What you need to do
#1 List the costs that the community college address says students from low-income families could cover with other financial aid, such as Pell grants.
#2 Continue the address on tuition-free community college from its last sentence.

Vice President Biden:Weekly Address: Tuition-Free Community College

Source: White House

In this week’s address, the Vice President laid out his and the President’s plan to make two years of community college free for responsible students.

Access to higher education has a tangible impact on a student’s success: Those with an associate’s degree earn 25% more than folks who graduated high school, and those with a four-year degree make 70% more. Not only that, but a better educated citizenry is necessary to ensure that the United States continues to out-compete the rest of the world.

Making two years of community college free is good for workers, good for companies, and good for our economy. And this proposal is part of the President’s broader vision for middle-class economics: that everybody who works hard deserves their fair shot and the chance to get ahead.



Read more: https://www.whitehouse.gov/blog/2015/04/11/weekly-address-tuition-free-community-college



Transcript
https://www.whitehouse.gov/the-press-office/2015/04/10/weekly-address-tuition-free-community-college

Ladies and Gentlemen, this is Joe Biden and I’m here filling in for President Obama, who is traveling abroad.

And I’m here with a simple message: middle-class economics works.

(snip)
If two years of community college are free—and credits can transfer to a four-year university—that means the cost of a four-year degree will be cut in half for a lot of working families struggling to send their children to college, qualified children.

And under our plan, students from low-income families will be able to keep the benefits that flow from other financial aid, like Pell grants, to cover childcare, housing, transportation—costs that often keep them from attending class and completing a degree in the first place.

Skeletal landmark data
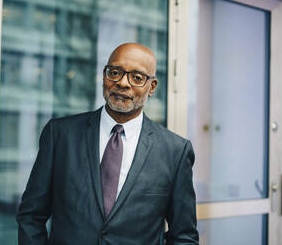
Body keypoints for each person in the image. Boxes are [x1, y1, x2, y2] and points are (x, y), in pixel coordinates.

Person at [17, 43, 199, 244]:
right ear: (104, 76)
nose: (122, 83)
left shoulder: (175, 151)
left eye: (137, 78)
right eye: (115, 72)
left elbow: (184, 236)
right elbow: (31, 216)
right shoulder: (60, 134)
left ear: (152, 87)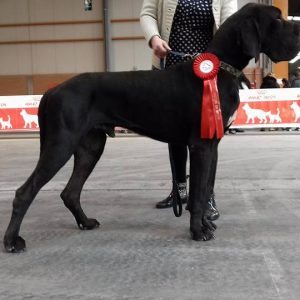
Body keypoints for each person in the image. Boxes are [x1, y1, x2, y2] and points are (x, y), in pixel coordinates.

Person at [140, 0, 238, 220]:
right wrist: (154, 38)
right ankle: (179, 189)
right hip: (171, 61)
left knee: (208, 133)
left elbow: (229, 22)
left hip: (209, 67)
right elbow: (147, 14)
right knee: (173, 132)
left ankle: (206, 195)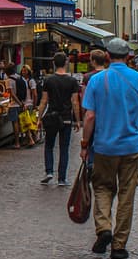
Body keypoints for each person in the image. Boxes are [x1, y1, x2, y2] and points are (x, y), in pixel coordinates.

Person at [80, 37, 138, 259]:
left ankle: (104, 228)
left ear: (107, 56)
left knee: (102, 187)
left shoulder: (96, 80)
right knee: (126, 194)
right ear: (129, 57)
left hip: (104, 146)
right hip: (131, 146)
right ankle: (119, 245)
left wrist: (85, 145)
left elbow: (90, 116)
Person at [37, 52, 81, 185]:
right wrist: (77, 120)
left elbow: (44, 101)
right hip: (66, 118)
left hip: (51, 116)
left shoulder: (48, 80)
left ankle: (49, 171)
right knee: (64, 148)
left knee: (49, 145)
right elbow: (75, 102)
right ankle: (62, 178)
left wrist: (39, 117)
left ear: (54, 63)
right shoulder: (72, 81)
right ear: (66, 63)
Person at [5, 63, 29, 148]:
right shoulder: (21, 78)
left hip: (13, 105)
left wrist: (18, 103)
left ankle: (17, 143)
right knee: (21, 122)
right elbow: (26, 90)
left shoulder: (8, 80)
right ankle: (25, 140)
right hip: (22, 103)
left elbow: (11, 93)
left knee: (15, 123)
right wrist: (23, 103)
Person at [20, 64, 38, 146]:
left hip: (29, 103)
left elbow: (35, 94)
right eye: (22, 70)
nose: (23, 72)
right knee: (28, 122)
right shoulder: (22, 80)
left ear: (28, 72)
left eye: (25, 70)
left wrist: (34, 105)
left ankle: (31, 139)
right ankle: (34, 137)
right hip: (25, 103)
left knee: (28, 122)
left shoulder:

Answers to each task
#1 childcare, housing, transportation

#2
But here’s another key point. Not every good-paying job will require a two-year or four-year degree. Some of these jobs will require just a training certificate that can be earned in just a few months.

For example, you can go to an 18-week coding bootcamp—with no previous experience in computers—and become a computer programmer making up to $70,000 a year.

There are other jobs in fields like advanced manufacturing and energy that pay $40,000, $50,000, $60,000 a year—jobs you can raise a family on.

It’s a simple fact that community colleges are the most flexible educational institutions we have. I’ve traveled all over this country, from New York to Iowa to California, to see how community colleges create partnerships with Fortune 500 companies and local businesses to generate jobs; support apprenticeships with organized labor, and prepare hardworking students for good-paying jobs in the areas in which they live.

Making community colleges free is good for workers, it’s good for companies, and it’s good for our economy.

Here’s what we propose: Close loopholes for the wealthiest investors and levy a .07% fee on the biggest banks to discourage the kind of risky behavior that crashed our economy just a few years ago.

Doing just that would pay for free community college—and provide a leg up for working families through tax credits to cover necessities like childcare.

That’s what middle-class economics is all about—giving folks a fair chance to get ahead. A fair tax code. No guarantees. Just a fair chance.

It’s simple folks, two years of community college should become as free and as universal as high school is today if we’re to make this economic resurgence permanent and well into the 21st Century.

So I want to thank you all for listening. I hope you have a great weekend and God bless you all and may God protect our troops.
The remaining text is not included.